Just to clear it up, voltage drop decreases because, well, the voltage decreases? Sort of like how a leak slows down as the bucket empties.

 

[cestone]

AC Series Voltage Drop

Thank you David

I understand now how the writer came up with each of the five cumulative %Vd for each segment.

I understand needing to know the cumulative %Vd at the last device of 4.063% in accordance with the NEC fpn, but is there any need to know the %Vd of the second to the last segment or the third to the last segment?

 

[david luchini]

Just to clear it up, voltage drop decreases because, well, the voltage decreases? Sort of like how a leak slows down as the bucket empties.

I would say that this is incorrect. The voltage drop decreases because the current decreases. For instance, the example has a 1.354% drop from the (240V) source to the first fixture with a 6.77A load. This means the drop is 3.2496V.

Imagine if the circuit was 5 equally spaced luminaires that had a load of 1.354Amps each on a 208V circuit. The voltage drop from the (208V) source to the first fixture with a 6.77A load (on the same #10 conductors) will be 3.2496V, the same as in the original example. Of course, since the source voltage is now lower, the first segment percentage voltage drop will be 1.562%.

I understand needing to know the cumulative %Vd at the last device of 4.063% in accordance with the NEC fpn, but is there any need to know the %Vd of the second to the last segment or the third to the last segment?

I'd say that you cannot know the vd to the last fixture unless you first know the vd for each of the segments before it.
.....
**Task to carry out:**
Answer these questions using the voltage drop thread above.
1. In the original example, what percentage drop occurs from the 240V source to the first fixture?
2. What cumulative percentage voltage drop is given at the last device?
3. According to the reply, what causes the voltage drop to decrease?

**Recorded data:**
.....
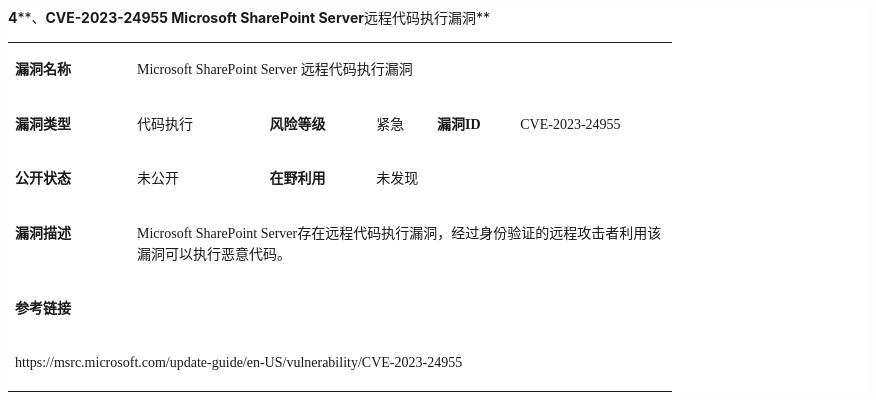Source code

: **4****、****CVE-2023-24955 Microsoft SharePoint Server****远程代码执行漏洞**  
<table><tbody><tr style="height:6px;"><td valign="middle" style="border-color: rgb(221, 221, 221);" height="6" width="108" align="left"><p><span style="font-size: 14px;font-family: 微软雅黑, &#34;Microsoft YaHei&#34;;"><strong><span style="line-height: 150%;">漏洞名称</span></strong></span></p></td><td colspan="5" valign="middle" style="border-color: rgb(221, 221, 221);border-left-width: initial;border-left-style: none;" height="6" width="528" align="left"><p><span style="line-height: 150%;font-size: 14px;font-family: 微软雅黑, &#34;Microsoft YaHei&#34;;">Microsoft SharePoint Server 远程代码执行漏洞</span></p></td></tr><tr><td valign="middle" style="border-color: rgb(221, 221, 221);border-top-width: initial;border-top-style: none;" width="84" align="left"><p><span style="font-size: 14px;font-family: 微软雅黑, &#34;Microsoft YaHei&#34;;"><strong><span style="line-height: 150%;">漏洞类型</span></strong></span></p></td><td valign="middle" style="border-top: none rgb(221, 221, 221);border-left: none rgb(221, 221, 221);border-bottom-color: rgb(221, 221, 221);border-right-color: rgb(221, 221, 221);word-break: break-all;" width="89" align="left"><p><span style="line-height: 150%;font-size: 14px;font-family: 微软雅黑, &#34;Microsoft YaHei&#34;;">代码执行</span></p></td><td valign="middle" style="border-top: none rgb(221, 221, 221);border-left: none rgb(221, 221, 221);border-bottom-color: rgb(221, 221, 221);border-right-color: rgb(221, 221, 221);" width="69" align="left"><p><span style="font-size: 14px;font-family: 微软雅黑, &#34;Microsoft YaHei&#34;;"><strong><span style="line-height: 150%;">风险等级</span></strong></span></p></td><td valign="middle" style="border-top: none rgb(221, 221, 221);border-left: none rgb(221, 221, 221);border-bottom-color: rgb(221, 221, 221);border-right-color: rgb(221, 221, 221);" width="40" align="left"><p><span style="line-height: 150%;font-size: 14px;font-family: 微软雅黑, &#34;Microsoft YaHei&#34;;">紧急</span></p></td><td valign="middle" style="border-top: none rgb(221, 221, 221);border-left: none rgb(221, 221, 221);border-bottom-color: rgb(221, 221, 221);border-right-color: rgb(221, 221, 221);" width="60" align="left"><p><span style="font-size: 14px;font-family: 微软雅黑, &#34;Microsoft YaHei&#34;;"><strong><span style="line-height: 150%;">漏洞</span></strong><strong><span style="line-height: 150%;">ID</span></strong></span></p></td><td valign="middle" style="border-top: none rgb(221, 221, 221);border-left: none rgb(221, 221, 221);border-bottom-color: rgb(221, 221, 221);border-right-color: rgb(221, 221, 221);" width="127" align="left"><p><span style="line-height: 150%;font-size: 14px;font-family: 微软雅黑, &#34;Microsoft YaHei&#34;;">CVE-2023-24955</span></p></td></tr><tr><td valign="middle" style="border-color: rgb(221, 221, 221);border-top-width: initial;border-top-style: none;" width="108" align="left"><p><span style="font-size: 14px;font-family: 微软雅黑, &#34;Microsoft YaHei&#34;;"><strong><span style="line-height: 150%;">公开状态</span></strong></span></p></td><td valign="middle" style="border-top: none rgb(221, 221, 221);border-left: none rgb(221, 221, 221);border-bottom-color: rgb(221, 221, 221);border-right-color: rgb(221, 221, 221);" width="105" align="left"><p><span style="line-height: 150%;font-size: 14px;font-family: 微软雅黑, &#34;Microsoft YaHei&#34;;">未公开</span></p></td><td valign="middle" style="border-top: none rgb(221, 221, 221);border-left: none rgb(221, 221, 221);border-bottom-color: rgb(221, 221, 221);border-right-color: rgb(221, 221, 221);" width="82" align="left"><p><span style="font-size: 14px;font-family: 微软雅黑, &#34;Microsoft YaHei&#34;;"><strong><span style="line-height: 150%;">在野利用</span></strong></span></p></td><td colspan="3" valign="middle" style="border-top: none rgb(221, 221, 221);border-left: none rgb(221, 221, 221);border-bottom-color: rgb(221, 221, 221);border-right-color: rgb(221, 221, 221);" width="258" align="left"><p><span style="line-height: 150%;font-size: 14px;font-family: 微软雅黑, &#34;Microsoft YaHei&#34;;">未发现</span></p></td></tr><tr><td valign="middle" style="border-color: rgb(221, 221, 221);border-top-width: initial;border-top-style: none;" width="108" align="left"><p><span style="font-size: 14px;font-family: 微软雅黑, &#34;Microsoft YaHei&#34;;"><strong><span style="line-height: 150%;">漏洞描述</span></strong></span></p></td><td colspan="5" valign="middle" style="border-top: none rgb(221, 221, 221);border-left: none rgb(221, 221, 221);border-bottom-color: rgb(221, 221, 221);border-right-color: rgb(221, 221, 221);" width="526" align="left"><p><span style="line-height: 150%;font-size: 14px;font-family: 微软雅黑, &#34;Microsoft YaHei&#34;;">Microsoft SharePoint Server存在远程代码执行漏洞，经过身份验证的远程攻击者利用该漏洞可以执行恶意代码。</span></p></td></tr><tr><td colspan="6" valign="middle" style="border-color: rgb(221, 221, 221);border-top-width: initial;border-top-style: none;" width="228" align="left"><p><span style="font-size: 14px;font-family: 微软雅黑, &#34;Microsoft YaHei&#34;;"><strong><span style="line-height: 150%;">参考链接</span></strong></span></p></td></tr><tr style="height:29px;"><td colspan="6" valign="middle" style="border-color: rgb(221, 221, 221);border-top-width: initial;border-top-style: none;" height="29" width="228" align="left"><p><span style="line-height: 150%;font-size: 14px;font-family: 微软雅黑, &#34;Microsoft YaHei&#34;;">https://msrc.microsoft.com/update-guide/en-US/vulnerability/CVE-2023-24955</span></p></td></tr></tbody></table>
.....
**Result of this task:**
1. 1.354%
2. 4.063%
3. The decrease in current.